Image
PROMO Technology - Network Cable Fiber Optic Comunication - iStock - arcoss

New bill to regulate data centers backed by Colorado environmental groups

© iStock - arcoss
Chase Woodruff
(Colorado Newsline)

A coalition of Colorado progressive and environmental groups are backing new legislation to more strictly regulate large data centers, countering an industry-endorsed bill that would pair a handful of safeguards with tax breaks to incentivize development.

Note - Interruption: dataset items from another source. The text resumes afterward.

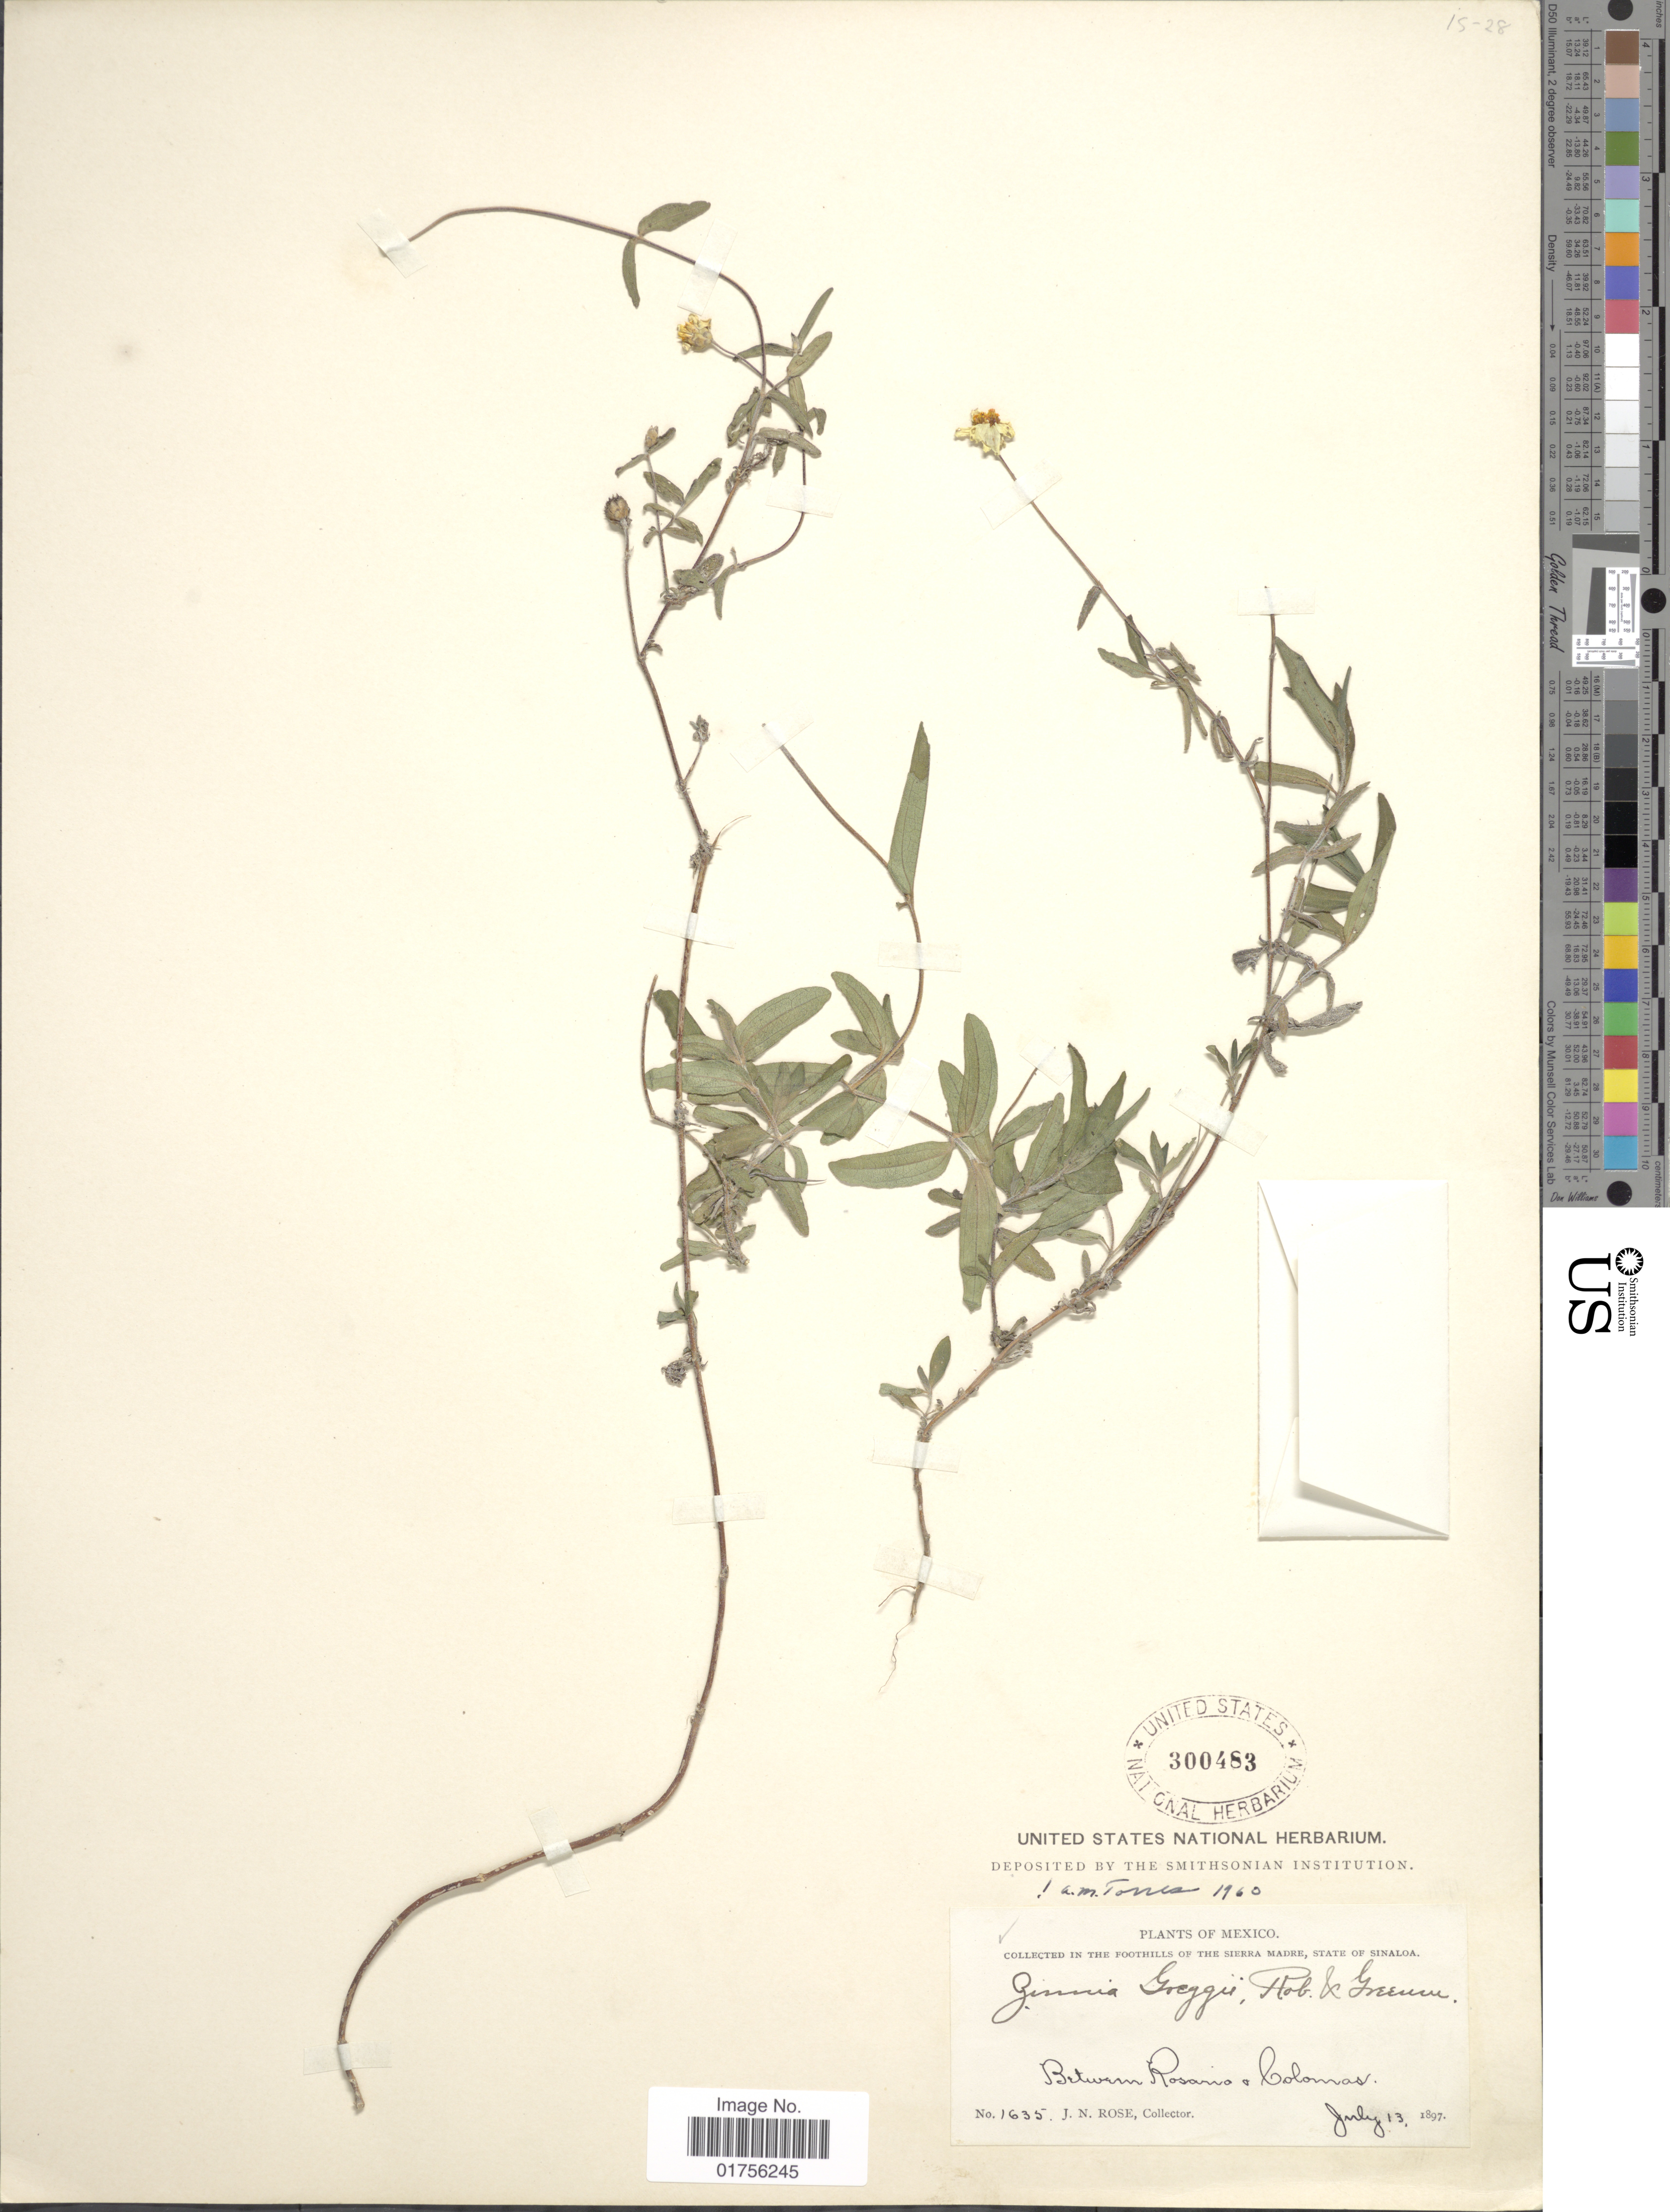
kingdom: Plantae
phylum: Tracheophyta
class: Magnoliopsida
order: Asterales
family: Asteraceae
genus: Zinnia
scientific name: Zinnia greggii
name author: (B.L. Rob.) B.L. Rob.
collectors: J. N. Rose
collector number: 1635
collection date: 1897-07-13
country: Mexico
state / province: Sinaloa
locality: In the Foothills of the Sierra Madre, State of Sinaloa, Between Rosario & Colomas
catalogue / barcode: US 300483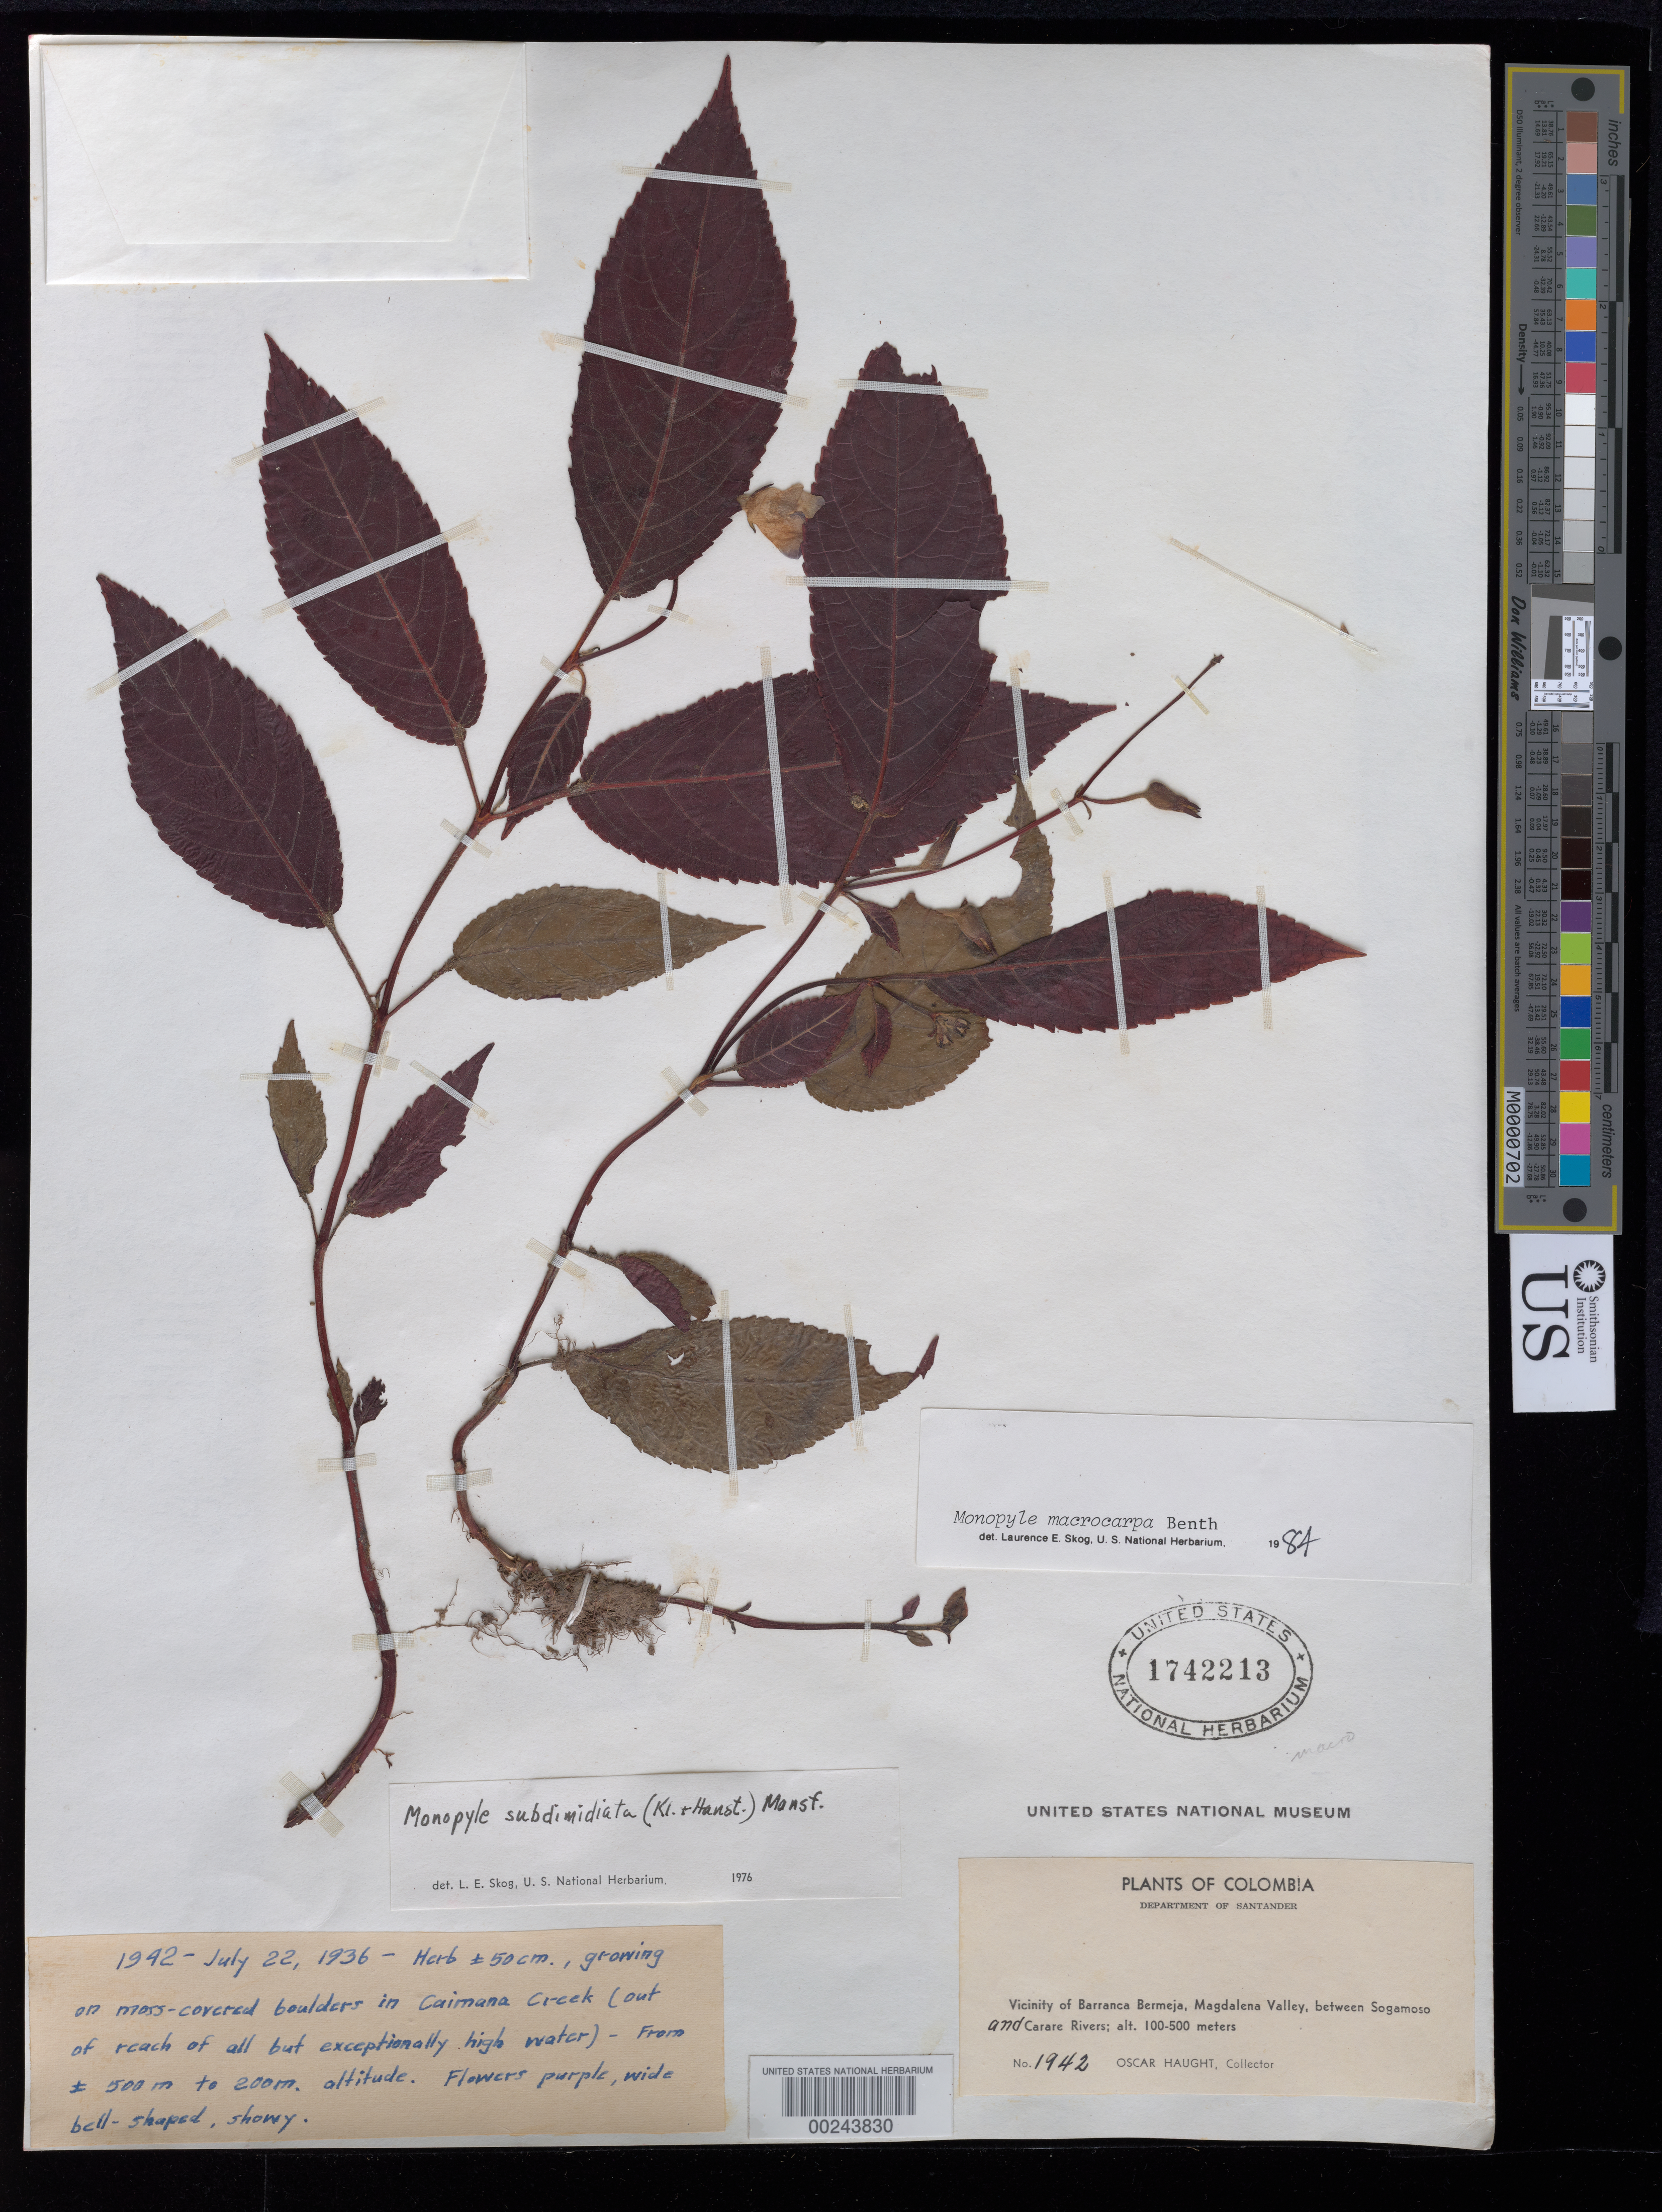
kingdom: Plantae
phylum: Tracheophyta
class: Magnoliopsida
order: Lamiales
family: Gesneriaceae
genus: Monopyle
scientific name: Monopyle macrocarpa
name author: Benth.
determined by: Skog, Laurence E.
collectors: O. L. Haught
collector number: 1942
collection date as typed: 22 Jul 1936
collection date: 1936-07-22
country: Colombia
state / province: Santander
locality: Vicinity of Barranca Bermeja, Magdalena Valley, between Sogamoso and Carare Rivers; Caimana Creek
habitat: Growing on moss-covered boulders in creek (out of reach of all but exceptionally high water)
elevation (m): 200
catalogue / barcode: US 1742213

The centerpiece of Senate Bill 26-102, introduced this week by Democrats Senator Cathy Kipp of Fort Collins and Representative Kyle Brown of Louisville, is an “hourly matching requirement” mandating that data center operators generate or purchase renewable electricity to meet their annual power consumption, starting in 2031. The bill proposes the requirement be set at 100 percent, though it gives leeway to the state’s Public Utilities Commission to determine the “highest percentage … that is technically and economically feasible.”

Image
Artist's concept showing the Earth with satellite-like bubbles around it showing differing types of energy sources.
© iStock - metamorworks

“Colorado is already home to large data centers, and many more developers want to build here,” Kipp said in a press release Wednesday. “Without some basic protections in place, these projects place too much risk on the shoulders of Colorado families and small businesses. Our bill ensures that won’t happen.”

Amid a nationwide boom in data center construction, largely driven by investment in AI, polling shows a growing number of Americans concerned about the energy-intensive facilities’ impact on the environment, and what the surging demand for energy could do to utility rates paid by consumers.

Electricity demand in Colorado, like most states, remained relatively flat between 2000 and 2020, with population and economic growth offset by gains in efficiency. But Xcel Energy, the state’s largest electric utility, told the PUC last year that it expects demand to increase by nearly 20 percent between 2024 and 2031, with two-thirds of the new demand coming from data centers.

In a letter to Governor Jared Polis and state lawmakers this month, 54 Colorado environmental and social justice groups, including Conservation Colorado, GreenLatinos and the Bell Policy Center, urged policymakers to “act now to ensure that Big Tech pays its fair share and avoids harming Coloradans.”

Those groups have been critical of a separate proposal pending in the Legislature, House Bill 26-1030, which has the support of groups representing the tech industry. It would offer a 100 percent sales and use tax exemption for data center operators for up to 30 years, aligning Colorado with at least 37 other states that have passed similar incentives. An industry representative told lawmakers last month that operators of so-called “hyperscale” data centers, which serve the largest AI and cloud-computing companies, “only go to places with the state-level sales and use tax exemption.”

In order for a data center to qualify for the tax incentive, HB-1030 would require the electric utility that will provide power to the facility to “verify that the data center will not cause unreasonable cost impacts to other utility ratepayers.” It would also require a utility making a “targeted resource acquisition” to meet the energy needs of new data center to source at least 75 percent of the new capacity from clean energy sources, with the requirement rising to 100 percent after 2040.

Critics of HB-1030 call it a “handout” for an industry that serves some of the richest companies in the world. SB-106 doesn’t include any tax exemptions, and it would prohibit electric utilities from offering discounted “economic development rates” to large data centers, defined as facilities that consume a peak load of more than 30 megawatts. The bill would also require the Colorado Department of Local Affairs to publish model codes that local governments could adopt to regulate data center construction and operation.

“Colorado shouldn’t be the Wild West for data center developers,” Stacy Tellinghuisen, deputy director of policy development at Boulder-based environmental group Western Resource Advocates, said in a statement. “This bill makes them pay their fair share, protects families from higher utility bills, and establishes strong standards for clean energy, efficient water use and community protections. It’s about setting common-sense, responsible guardrails around data center development that puts the needs of Coloradans first.”